Warum handeln noch immer viele Heizungsbauer im Grunde vorsätzlich gegen die Vorgaben der VDI 2035 („Vermeidung von Schäden in Warmwasser-Heizungsanlagen – Steinbildung und wasserseitige Korrosion“), wenn es beispielsweise um Zusatzstoffe geht?

Schodorf: Weil viele Akteure in der Branche an altem Wissen, an alter Herangehensweise festhalten. Als wir bei BWT rund um das Jahr 2006 mit der Philosophie am Markt antraten, mit salzarmem Wasser zu arbeiten, war die Reaktion vieler Heizungsbauer schlicht und ergreifend: „Ich mach das schon 30 Jahre so und es hat sich bewährt.“ Was diese Heizungsbauer damals wie vielfach noch heute ignorieren, sind die veränderten technischen Verhältnisse: Wir fahren heute in den Heizungsanlagen mit reduzierten Temperaturen und die Kesselbauer haben deutlich kleinere Volumina im Primär-Wärmeübertrager durchgesetzt. Mit Wärmepumpen geht dieser Trend noch weiter.
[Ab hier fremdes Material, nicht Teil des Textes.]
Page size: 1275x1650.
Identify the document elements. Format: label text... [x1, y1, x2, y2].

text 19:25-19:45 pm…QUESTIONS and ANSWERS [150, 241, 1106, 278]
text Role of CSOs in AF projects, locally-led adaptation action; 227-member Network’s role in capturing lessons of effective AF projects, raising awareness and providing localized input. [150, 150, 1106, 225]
Was die noch immer vielfach zum Einsatz kommenden Inhibitoren betrifft: Die VDI 2035 ist da glasklar, beschreibt den Einsatz von Inhibitoren als möglich bei offenen Heizungsanlagen. Bei geschlossenen Heizungsanlagen – um diese geht es bei einem Großteil aller Heizungsanlagen – sind, laut VDI 2035, Inhibitoren nicht erforderlich und damit unzulässig. Das hat auch damit zu tun, dass man durch die Zugabe von Inhibitoren (das sind organische Verbindungen) den an sich im sauerstoffarmen Heizungswasser nicht überlebensfähigen Anaerobiern gern genommene Nahrung anbietet. Konsequenz: Diese Bakterien vermehren sich im Heizungswasser.
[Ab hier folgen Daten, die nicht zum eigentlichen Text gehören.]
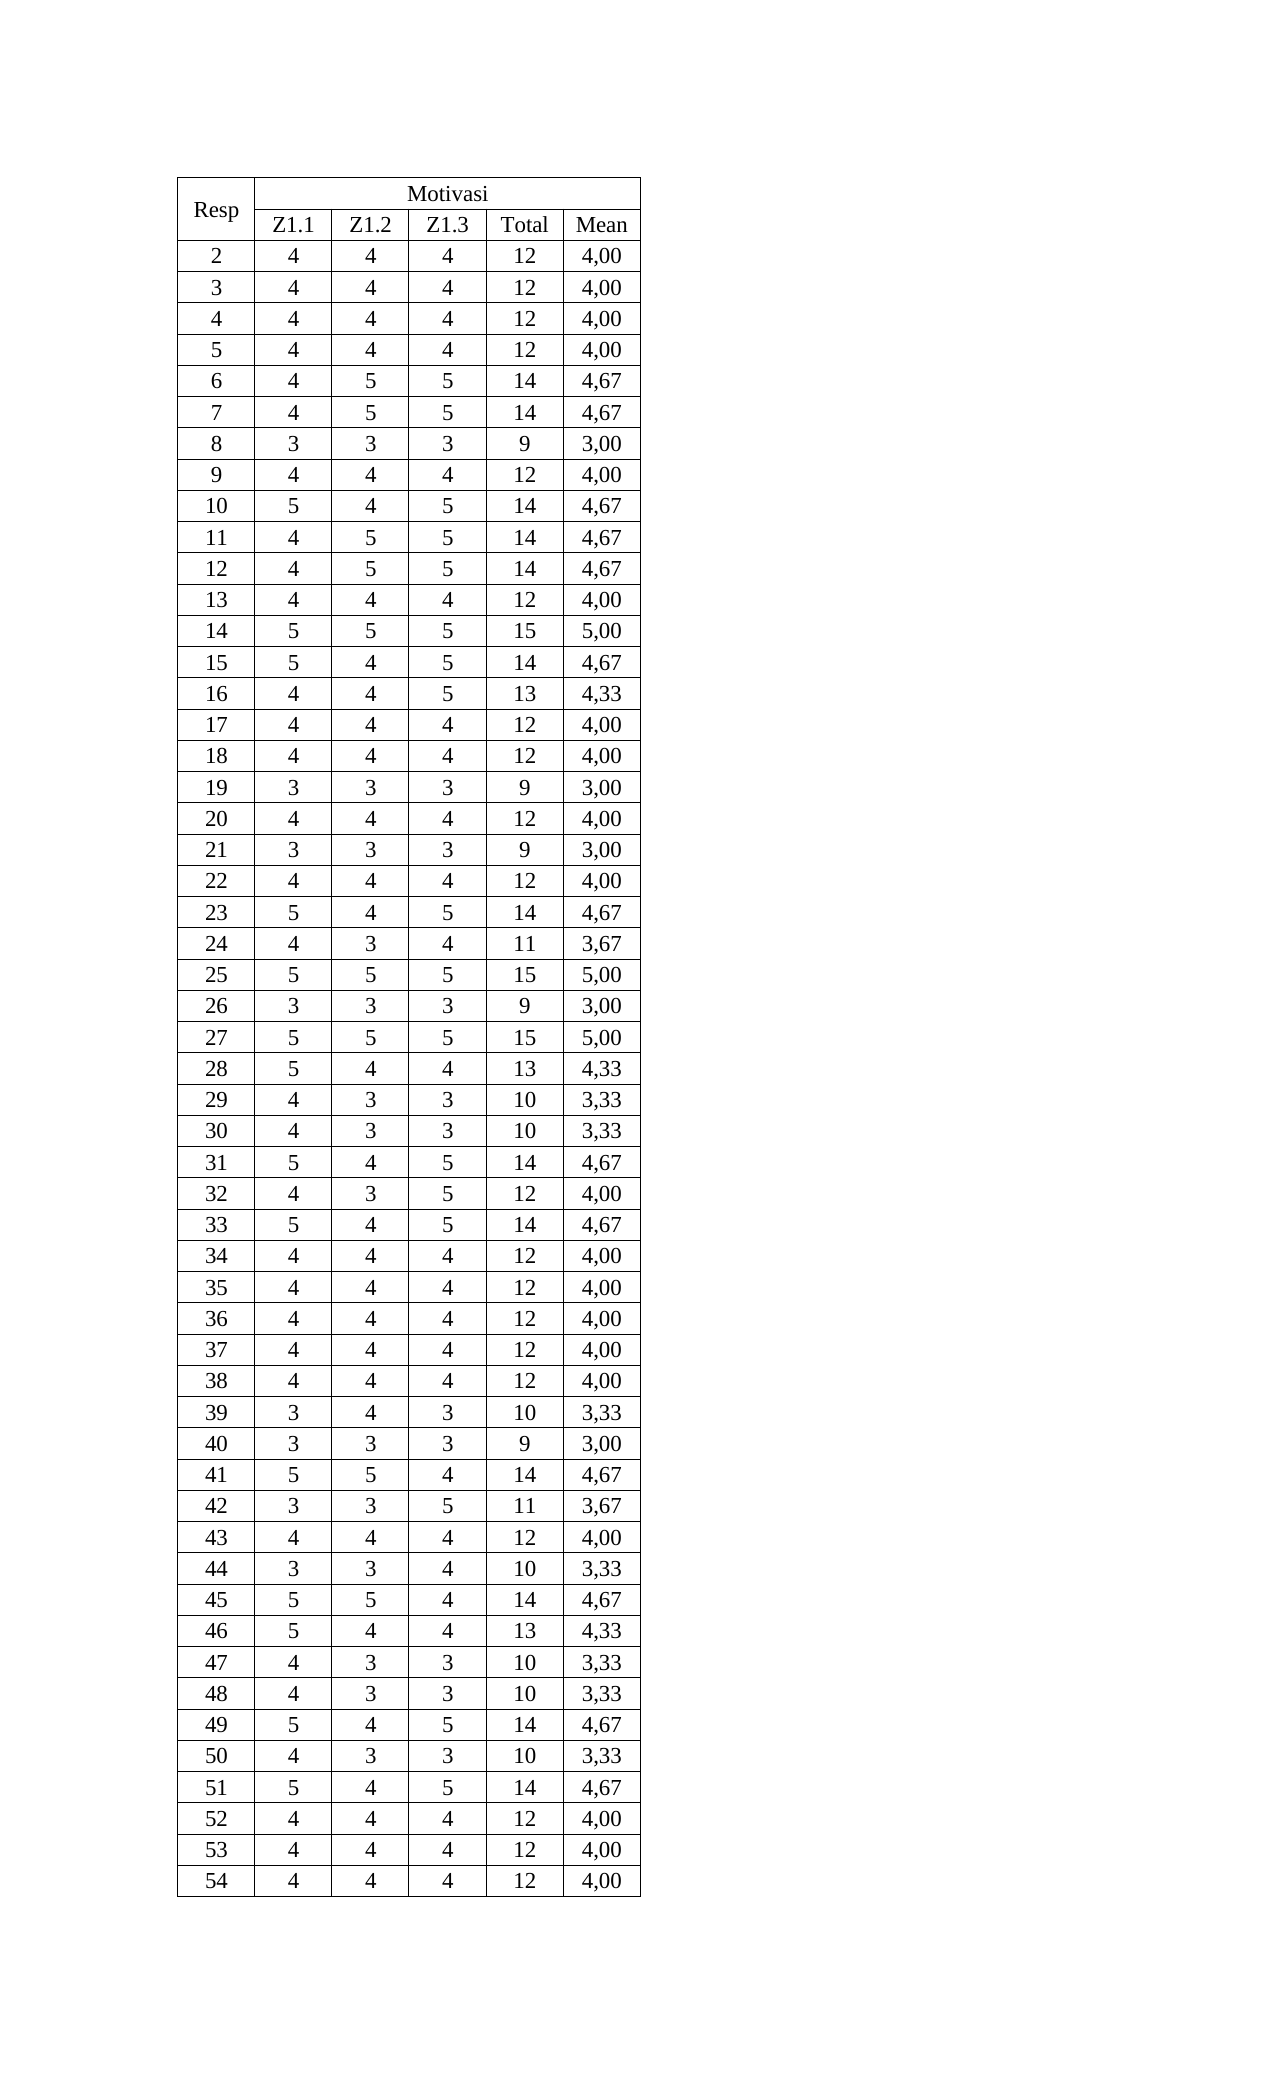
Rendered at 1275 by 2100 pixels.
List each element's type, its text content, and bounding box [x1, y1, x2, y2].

table_cell 4 [332, 585, 408, 615]
table_cell 4 [409, 1272, 486, 1302]
table_cell 3 [332, 428, 408, 458]
table_cell 45 [178, 1585, 254, 1615]
table_cell 5,00 [564, 1022, 640, 1052]
table_cell 4 [255, 1178, 331, 1208]
table_cell 26 [178, 991, 254, 1021]
table_cell 4,00 [564, 1272, 640, 1302]
table_cell 12 [487, 1272, 563, 1302]
table_cell 4 [409, 866, 486, 896]
table_cell 5 [409, 616, 486, 646]
table_cell 16 [178, 678, 254, 708]
table_cell 4 [255, 241, 331, 271]
table_cell 12 [178, 553, 254, 583]
table_cell 4 [409, 272, 486, 302]
table_cell 6 [178, 366, 254, 396]
table_cell 4 [255, 1803, 331, 1833]
table_cell 5 [255, 647, 331, 677]
table_cell 4 [409, 1335, 486, 1365]
table_cell 4 [332, 647, 408, 677]
table_cell 21 [178, 835, 254, 865]
table_cell 12 [487, 1178, 563, 1208]
table_cell 5 [409, 366, 486, 396]
table_cell 12 [487, 335, 563, 365]
table_cell 4 [332, 272, 408, 302]
table_cell 14 [487, 897, 563, 927]
table_cell 3,00 [564, 991, 640, 1021]
table_cell 4 [255, 866, 331, 896]
table_cell 5 [332, 960, 408, 990]
table_cell 4,00 [564, 1303, 640, 1333]
table_cell 38 [178, 1366, 254, 1396]
table_cell 4,67 [564, 1460, 640, 1490]
table_cell 4,33 [564, 678, 640, 708]
table_cell 30 [178, 1116, 254, 1146]
table_cell 31 [178, 1147, 254, 1177]
table_cell 12 [487, 1241, 563, 1271]
table_cell 4 [409, 303, 486, 333]
table_cell 3,67 [564, 1491, 640, 1521]
table_cell 4 [255, 460, 331, 490]
table_cell 3 [178, 272, 254, 302]
table_cell 5 [255, 491, 331, 521]
table_cell 11 [487, 1491, 563, 1521]
table_cell 15 [178, 647, 254, 677]
table_cell 5 [255, 1210, 331, 1240]
table_cell 9 [487, 1428, 563, 1458]
table_cell 4,67 [564, 1772, 640, 1802]
table_cell 3 [332, 1178, 408, 1208]
table_cell 3 [409, 1397, 486, 1427]
table_cell 5 [409, 1147, 486, 1177]
table_cell 12 [487, 241, 563, 271]
table_cell 4 [332, 897, 408, 927]
table_cell 4 [255, 522, 331, 552]
table_cell 4 [409, 1803, 486, 1833]
table_cell 4 [332, 460, 408, 490]
table_cell 4,00 [564, 1866, 640, 1896]
table_cell Total [487, 210, 563, 240]
table_cell 3 [409, 835, 486, 865]
table_cell 4 [255, 1085, 331, 1115]
table_cell 15 [487, 616, 563, 646]
table_cell 4,00 [564, 241, 640, 271]
table_cell 4 [255, 1116, 331, 1146]
table_cell 14 [487, 553, 563, 583]
table_cell 3 [255, 991, 331, 1021]
table_cell 3 [409, 1647, 486, 1677]
table_cell 5 [409, 647, 486, 677]
table_cell 34 [178, 1241, 254, 1271]
table_cell 5 [255, 1616, 331, 1646]
table_cell 4 [332, 1616, 408, 1646]
table_cell 4 [409, 1366, 486, 1396]
table_cell 42 [178, 1491, 254, 1521]
table_cell 5 [409, 678, 486, 708]
table_cell 48 [178, 1678, 254, 1708]
table_cell 4,33 [564, 1616, 640, 1646]
table_cell 3,33 [564, 1397, 640, 1427]
table_cell 5 [255, 960, 331, 990]
table_cell 4 [255, 928, 331, 958]
table_cell 4 [332, 1772, 408, 1802]
table_cell 4,67 [564, 1210, 640, 1240]
table_cell 4 [409, 1585, 486, 1615]
table_cell 3 [332, 991, 408, 1021]
table_cell 32 [178, 1178, 254, 1208]
table_cell 4 [255, 1522, 331, 1552]
table_cell 3,33 [564, 1085, 640, 1115]
table_cell 3 [255, 772, 331, 802]
table_cell 4 [255, 335, 331, 365]
table_cell 4 [332, 335, 408, 365]
table_cell 12 [487, 460, 563, 490]
table_cell 4 [255, 1741, 331, 1771]
table_cell 5 [332, 1460, 408, 1490]
table_cell 4 [409, 1303, 486, 1333]
table_cell 14 [178, 616, 254, 646]
table_cell 4 [255, 585, 331, 615]
table_cell 43 [178, 1522, 254, 1552]
table_cell 8 [178, 428, 254, 458]
table_cell 37 [178, 1335, 254, 1365]
table_cell 53 [178, 1835, 254, 1865]
table_cell 13 [487, 1616, 563, 1646]
table_cell 4 [409, 1053, 486, 1083]
table_cell 5 [332, 553, 408, 583]
table_cell 4 [332, 710, 408, 740]
table_cell 5 [409, 897, 486, 927]
table_cell 3 [332, 1491, 408, 1521]
table_cell 12 [487, 710, 563, 740]
table_cell 14 [487, 366, 563, 396]
table_cell 4 [255, 1366, 331, 1396]
table_cell 14 [487, 522, 563, 552]
table_cell 4,00 [564, 1835, 640, 1865]
table_cell 10 [487, 1553, 563, 1583]
table_cell 4 [255, 710, 331, 740]
table_cell 5 [255, 1460, 331, 1490]
table_cell 5 [332, 397, 408, 427]
table_cell Z1.2 [332, 210, 408, 240]
table_cell 13 [487, 1053, 563, 1083]
table_cell 4,67 [564, 491, 640, 521]
table_cell 4 [409, 460, 486, 490]
table_cell 3 [409, 1678, 486, 1708]
table_cell 4 [255, 1272, 331, 1302]
table_cell 4 [332, 678, 408, 708]
table_cell 4 [255, 1866, 331, 1896]
table_cell 9 [487, 428, 563, 458]
table_cell 4,00 [564, 710, 640, 740]
table_cell 3,00 [564, 772, 640, 802]
table_cell 4,67 [564, 553, 640, 583]
table_cell 4 [409, 585, 486, 615]
table_cell 10 [487, 1678, 563, 1708]
table_cell 3 [332, 772, 408, 802]
table_cell 4,00 [564, 1335, 640, 1365]
table_cell 4 [332, 303, 408, 333]
table_cell 14 [487, 1585, 563, 1615]
table_cell 4 [409, 1835, 486, 1865]
table_cell 4 [332, 1866, 408, 1896]
table_cell 4 [332, 1335, 408, 1365]
table_cell 10 [487, 1085, 563, 1115]
table_cell 3 [409, 772, 486, 802]
table_cell 4 [255, 1335, 331, 1365]
table_cell 4,00 [564, 1522, 640, 1552]
table_cell 3 [409, 991, 486, 1021]
table_cell 4,00 [564, 460, 640, 490]
table_cell 4 [409, 1866, 486, 1896]
table_cell 3 [255, 1491, 331, 1521]
table_cell 5 [332, 616, 408, 646]
table_cell 3 [255, 428, 331, 458]
table_cell 4 [409, 1522, 486, 1552]
table_cell 4 [255, 678, 331, 708]
table_cell 3,00 [564, 1428, 640, 1458]
table_cell 4 [255, 741, 331, 771]
table_cell 4 [409, 710, 486, 740]
table_cell 3 [332, 1553, 408, 1583]
table_cell 5 [255, 616, 331, 646]
table_cell 14 [487, 1710, 563, 1740]
table_cell 3,33 [564, 1553, 640, 1583]
table_cell 4,00 [564, 866, 640, 896]
table_cell 4 [332, 1522, 408, 1552]
table_cell 5 [409, 522, 486, 552]
table_cell 49 [178, 1710, 254, 1740]
table_cell 10 [487, 1397, 563, 1427]
table_cell 39 [178, 1397, 254, 1427]
table_cell 5 [409, 553, 486, 583]
table_header Motivasi [255, 178, 640, 208]
table_cell 10 [178, 491, 254, 521]
table_cell 3 [332, 835, 408, 865]
table_cell 4,67 [564, 1710, 640, 1740]
table_cell 4 [178, 303, 254, 333]
table_cell 5 [409, 1772, 486, 1802]
table_cell 4 [255, 272, 331, 302]
table_cell 4 [255, 366, 331, 396]
table_cell 3 [332, 1428, 408, 1458]
table_cell 4 [332, 1710, 408, 1740]
table_cell 4 [409, 1460, 486, 1490]
table_cell 4,00 [564, 803, 640, 833]
table_cell 4 [332, 1053, 408, 1083]
table_cell 4,67 [564, 1147, 640, 1177]
table_cell 54 [178, 1866, 254, 1896]
table_cell 5 [332, 522, 408, 552]
table_cell 20 [178, 803, 254, 833]
table_cell 5 [178, 335, 254, 365]
table_cell 41 [178, 1460, 254, 1490]
table_cell Z1.3 [409, 210, 486, 240]
table_cell 33 [178, 1210, 254, 1240]
table_cell 4 [332, 1303, 408, 1333]
table_cell 3,00 [564, 835, 640, 865]
table_cell 5 [332, 366, 408, 396]
table_cell 3 [409, 1428, 486, 1458]
table_cell 9 [487, 772, 563, 802]
table_cell 18 [178, 741, 254, 771]
table_cell 29 [178, 1085, 254, 1115]
table_cell 5 [409, 1210, 486, 1240]
table_cell 9 [178, 460, 254, 490]
table_cell 3 [332, 1647, 408, 1677]
table_cell 5 [409, 1710, 486, 1740]
table_cell 12 [487, 272, 563, 302]
table_cell 4 [409, 1553, 486, 1583]
table_cell 9 [487, 835, 563, 865]
table_cell 12 [487, 303, 563, 333]
table_cell 4 [255, 1303, 331, 1333]
table_cell 4 [332, 1147, 408, 1177]
table_cell 4,00 [564, 741, 640, 771]
table_cell 22 [178, 866, 254, 896]
table_cell 5 [255, 1585, 331, 1615]
table_cell 4 [332, 1210, 408, 1240]
table_cell 11 [487, 928, 563, 958]
table_cell 19 [178, 772, 254, 802]
table_cell 3,33 [564, 1647, 640, 1677]
table_cell 3 [255, 1397, 331, 1427]
table_cell 4 [332, 241, 408, 271]
table_cell 12 [487, 741, 563, 771]
table_cell 4 [255, 397, 331, 427]
table_cell 4,67 [564, 397, 640, 427]
table_cell 14 [487, 1210, 563, 1240]
table_cell 3 [332, 928, 408, 958]
table_cell 3 [332, 1116, 408, 1146]
table_cell 5 [255, 1147, 331, 1177]
table_cell 4 [255, 1678, 331, 1708]
table_cell 5 [255, 897, 331, 927]
table_cell 12 [487, 803, 563, 833]
table_cell 4 [332, 741, 408, 771]
table_cell 3,33 [564, 1116, 640, 1146]
table_cell 4 [332, 1803, 408, 1833]
table_cell 5 [409, 1491, 486, 1521]
table_cell 3 [255, 1428, 331, 1458]
table_cell 4 [332, 1366, 408, 1396]
table_cell 3 [255, 1553, 331, 1583]
table_cell 15 [487, 960, 563, 990]
table_cell 44 [178, 1553, 254, 1583]
table_cell 4 [332, 866, 408, 896]
table_cell 4 [255, 303, 331, 333]
table_cell 4 [409, 1616, 486, 1646]
table_cell 10 [487, 1741, 563, 1771]
table_cell 36 [178, 1303, 254, 1333]
table_cell 3 [409, 1085, 486, 1115]
table_cell 9 [487, 991, 563, 1021]
table_header Resp [178, 178, 254, 240]
table_cell 3,33 [564, 1741, 640, 1771]
table_cell 14 [487, 647, 563, 677]
table_cell 25 [178, 960, 254, 990]
table_cell 4 [255, 1647, 331, 1677]
table_cell 13 [178, 585, 254, 615]
table_cell 4 [332, 1835, 408, 1865]
table_cell 14 [487, 1460, 563, 1490]
table_cell 4 [255, 1241, 331, 1271]
table_cell 4 [332, 803, 408, 833]
table_cell 5 [409, 397, 486, 427]
table_cell 5 [255, 1710, 331, 1740]
table_cell 5 [332, 1585, 408, 1615]
table_cell 14 [487, 397, 563, 427]
table_cell 4,00 [564, 585, 640, 615]
table_cell 12 [487, 1366, 563, 1396]
table_cell 14 [487, 491, 563, 521]
table_cell 11 [178, 522, 254, 552]
table_cell Mean [564, 210, 640, 240]
table_cell 4 [409, 335, 486, 365]
table_cell 3 [332, 1741, 408, 1771]
table_cell 3,67 [564, 928, 640, 958]
table_cell 4,00 [564, 1366, 640, 1396]
table_cell 40 [178, 1428, 254, 1458]
table_cell 4 [409, 803, 486, 833]
table_cell 4,00 [564, 335, 640, 365]
table_cell 10 [487, 1647, 563, 1677]
table_cell 5,00 [564, 960, 640, 990]
table_cell 14 [487, 1772, 563, 1802]
table_cell 4,00 [564, 1178, 640, 1208]
table_cell 12 [487, 1866, 563, 1896]
table_cell 52 [178, 1803, 254, 1833]
table_cell 4,67 [564, 1585, 640, 1615]
table_cell 3 [332, 1678, 408, 1708]
table_cell 17 [178, 710, 254, 740]
table_cell 5 [255, 1772, 331, 1802]
table_cell 28 [178, 1053, 254, 1083]
table_cell 4,67 [564, 522, 640, 552]
table_cell 3 [409, 428, 486, 458]
table_cell 3,00 [564, 428, 640, 458]
table_cell 3 [332, 1085, 408, 1115]
table_cell 3 [409, 1741, 486, 1771]
table_cell 4 [409, 1241, 486, 1271]
table_cell 4 [332, 1272, 408, 1302]
table_cell 12 [487, 1835, 563, 1865]
table_cell 4,67 [564, 897, 640, 927]
table_cell 5 [409, 960, 486, 990]
table_cell 5 [332, 1022, 408, 1052]
table_cell 50 [178, 1741, 254, 1771]
table_cell 4 [255, 1835, 331, 1865]
table_cell 4,00 [564, 1803, 640, 1833]
table_cell 4 [409, 928, 486, 958]
table_cell 4,67 [564, 647, 640, 677]
table_cell 12 [487, 1335, 563, 1365]
table_cell 12 [487, 1803, 563, 1833]
table_cell 5 [409, 1178, 486, 1208]
table_cell 51 [178, 1772, 254, 1802]
table_cell 5 [255, 1053, 331, 1083]
table_cell 10 [487, 1116, 563, 1146]
table_cell 4,00 [564, 272, 640, 302]
table_cell 24 [178, 928, 254, 958]
table_cell 3 [255, 835, 331, 865]
table_cell 4,33 [564, 1053, 640, 1083]
table_cell 4,67 [564, 366, 640, 396]
table_cell 13 [487, 678, 563, 708]
table_cell 14 [487, 1147, 563, 1177]
table_cell 4 [255, 803, 331, 833]
table_cell 12 [487, 1522, 563, 1552]
table_cell 4 [409, 741, 486, 771]
table_cell 5 [409, 1022, 486, 1052]
table_cell 4,00 [564, 303, 640, 333]
table_cell 2 [178, 241, 254, 271]
table_cell 5 [409, 491, 486, 521]
table_cell 3 [409, 1116, 486, 1146]
table_cell 27 [178, 1022, 254, 1052]
table_cell 12 [487, 1303, 563, 1333]
table_cell 4 [332, 491, 408, 521]
table_cell 5 [255, 1022, 331, 1052]
table_cell Z1.1 [255, 210, 331, 240]
table_cell 4,00 [564, 1241, 640, 1271]
table_cell 4 [255, 553, 331, 583]
table_cell 46 [178, 1616, 254, 1646]
table_cell 47 [178, 1647, 254, 1677]
table_cell 12 [487, 866, 563, 896]
table_cell 3,33 [564, 1678, 640, 1708]
table_cell 4 [332, 1241, 408, 1271]
table_cell 35 [178, 1272, 254, 1302]
table_cell 4 [409, 241, 486, 271]
table_cell 5,00 [564, 616, 640, 646]
table_cell 23 [178, 897, 254, 927]
table_cell 12 [487, 585, 563, 615]
table_cell 15 [487, 1022, 563, 1052]
table_cell 7 [178, 397, 254, 427]
table_cell 4 [332, 1397, 408, 1427]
Willemen: Beim Heizungswasser gibt es viele Missverständnisse und/oder falsche Annahmen. Beispielsweise denken nicht wenige in unserer Branche, dass die Verschlammung durch das Nachfüllwasser verursacht wird. Tatsache ist aber, dass weder die Erstbefüllung noch das Nachfüllwasser einen relevanten Einfluss auf die Menge des gebildeten Schlamms im Heizungswasser haben. Viel schlimmer ist der Einfluss durch das gern zitierte „Atmen“ der Anlage. Das sind schon extreme Unterschiede. Insbesondere haben uns Tausende von Praxisfällen gezeigt, dass die Erstbefüllung – sie erfolgt ja naturgemäß nur einmal im Leben einer Anlage – im Grunde vernachlässigbar ist, wenn es um den Schlamm geht. In einigen EU-Ländern wie Belgien und den Niederlanden ist dieses Ergebnis bereits, mit Zahlen belegt, offiziell bis in die zuständigen Richtlinien durchgedrungen, in Deutschland leider noch nicht.